With September being Suicide Prevention & Awareness Month, I thought it was the perfect time to share some communication techniques, specifically three different ways you can ask your loved one if they are thinking about suicide.
When someone is thinking they want to die, it can be easy for they themselves to deny or understate their thoughts out of fear, stigma, or worry about being negatively judged.
To help overcome these obstacles, psychiatrist Shawn Shea describes “validity techniques” as communication tools to help your loved one share their sensitive, oftentimes distressing, thoughts by creating room for them to express themselves in a space of safety and care. The validity techniques we’ll explore today include normalization, shame attenuation, and gentle assumption.
Normalization

When we normalize something, we send the message that one is not alone. Asking about suicide through a normalization lens makes it clear that it is normal and human to think of suicide at one time or another in one’s life, especially when someone has been experiencing a low mood for a long time and/or emotional pain is very high. The mind is doing what the mind does by searching for a way to experience less pain. It makes sense that the mind sometimes goes to ending the pain through means on ending one’s life to get relief.
When we practice communicating with normalization, we are trying to send the message that thinking one would be better off dead is not as uncommon or taboo of a thought that people think it is. Normalization creates space for one to not feel judged by their suicidal thoughts which can then create room for openness and a felt sense of safety.
Here are three examples:
“Many people with depression like yours can feel so bad that they begin to wonder what’s the point of living. Is that something you can relate to currently?”
“In the past when you have not answered your phone & were eating less, it quickly led to you thinking about suicide. I’m curious, do you think you are headed back to that place, or are currently in that suicidal headspace right now?”
“When I was in a very low place in my life before, I would experience scary thoughts and images of killing myself. Have you had any of those thoughts lately?”
Shame Attenuation
According to Brene Brown, if we were to put shame in a petri dish with three things, the emotion of shame would grow exponentially.
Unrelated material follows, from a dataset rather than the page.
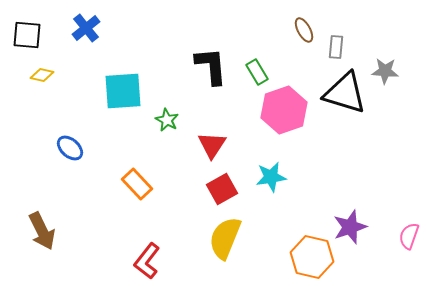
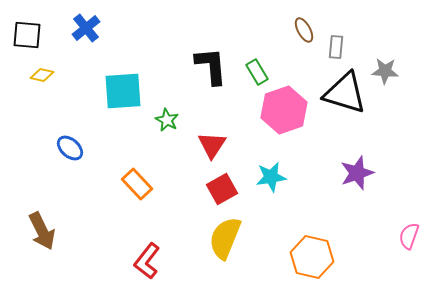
purple star: moved 7 px right, 54 px up
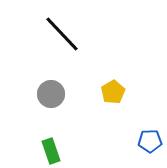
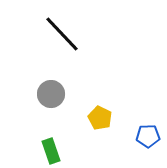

Those three things are silence, secrecy, and judgement.
When we think of experiencing shame related to suicidal thoughts, we can acknowledge the difficulty in wanting to speak these thoughts out loud. The one experiencing them may also be judgmental towards themselves for having them in the first place, thus exacerbating the emotion of shame.
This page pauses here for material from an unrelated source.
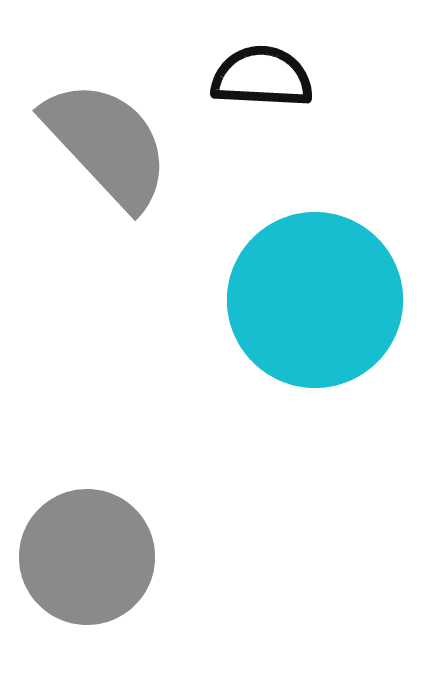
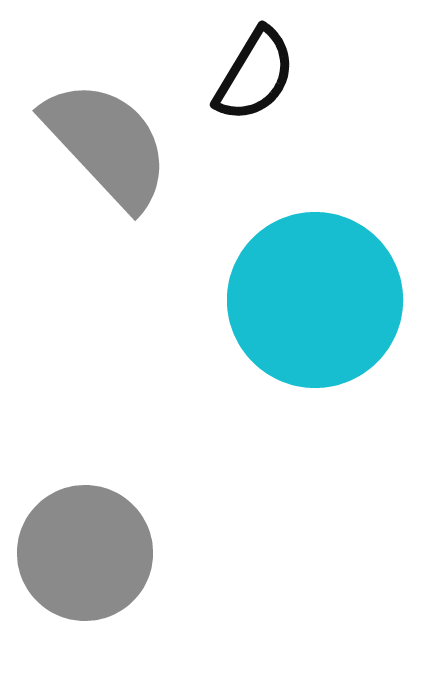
black semicircle: moved 7 px left, 2 px up; rotated 118 degrees clockwise
gray circle: moved 2 px left, 4 px up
When we practice shame attenuation, we are communicating that suicidal thoughts are more than likely occurring due to the pain one is experiencing and the difficult situation they are in, rather than framing the thoughts or situation as a personal failing.
Here's how it can sound:
“I can tell that this is something that is very hard for you to talk about, understandably so. You’re probably in a ton of pain right now. At the same time, I want to remind you that I am here to support you and love you through it. Are your suicidal thoughts back?”
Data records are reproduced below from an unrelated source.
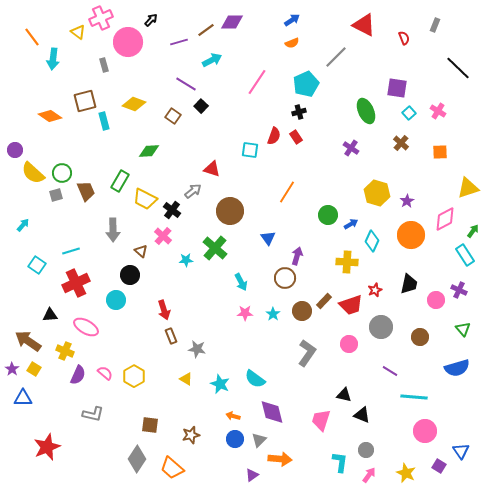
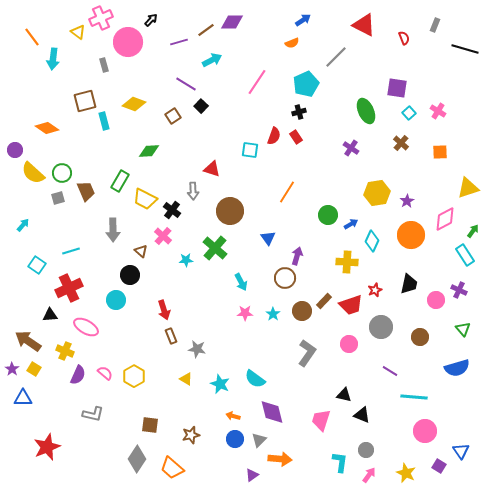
blue arrow at (292, 20): moved 11 px right
black line at (458, 68): moved 7 px right, 19 px up; rotated 28 degrees counterclockwise
orange diamond at (50, 116): moved 3 px left, 12 px down
brown square at (173, 116): rotated 21 degrees clockwise
gray arrow at (193, 191): rotated 126 degrees clockwise
yellow hexagon at (377, 193): rotated 25 degrees counterclockwise
gray square at (56, 195): moved 2 px right, 3 px down
red cross at (76, 283): moved 7 px left, 5 px down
“Having a depression sucks. Sometimes when people go through long bouts of depression, they begin to have thoughts of suicide. Have you experienced any thoughts like that?”
“Things seems to be heavy for you lately which makes sense with everything you are going through. I know experiencing suicidal thoughts isn’t rare when the weight of the world is on your shoulders. I’m wondering have you been thinking at all about not wanting to be here anymore?”
Gentle Assumption

Gentle assumption is a technique where we assume that the person is thinking about suicide currently. In a caregiver position, sometimes it’s easy to know when your loved one is having a harder time than they normally do. When we communicate questions with gentle assumption, we are acting like the person we are asking about suicidal thoughts to has already answered “yes.” Asking a question where the answer implied is “yes” adds an additional element of normalization to experiencing suicidal thoughts.
“When have you thought about suicide this week?”
“How often would you say the thought of not wanting to be here anymore has been popping up in your mind this week?
“How intense has the wish of going to sleep and not waking up been for you today?”
I know asking someone about suicidal thoughts isn’t easy. By using the validity techniques like normalization, shame‑attenuation, and gentle assumption, you offer your loved one a safe space in which they can feel less alone and more comfortable. Sometimes all it takes is a genuine moment and a couple of questions to shift the weight that someone’s been carrying, giving them permission to finally set it down. You can’t take away their pain, but you can ask some questions to send the message that it’s okay to talk about dark thoughts, even when it feels really hard.
Sources:
Brown, B. (2021). Atlas of the heart: Mapping meaningful connection and the language of human experience (First edition). Random House.
Shea, S. C. (2002). The practical art of suicide assessment: A guide for mental health professionals and substance abuse counselors (Paperback ed.). Wiley.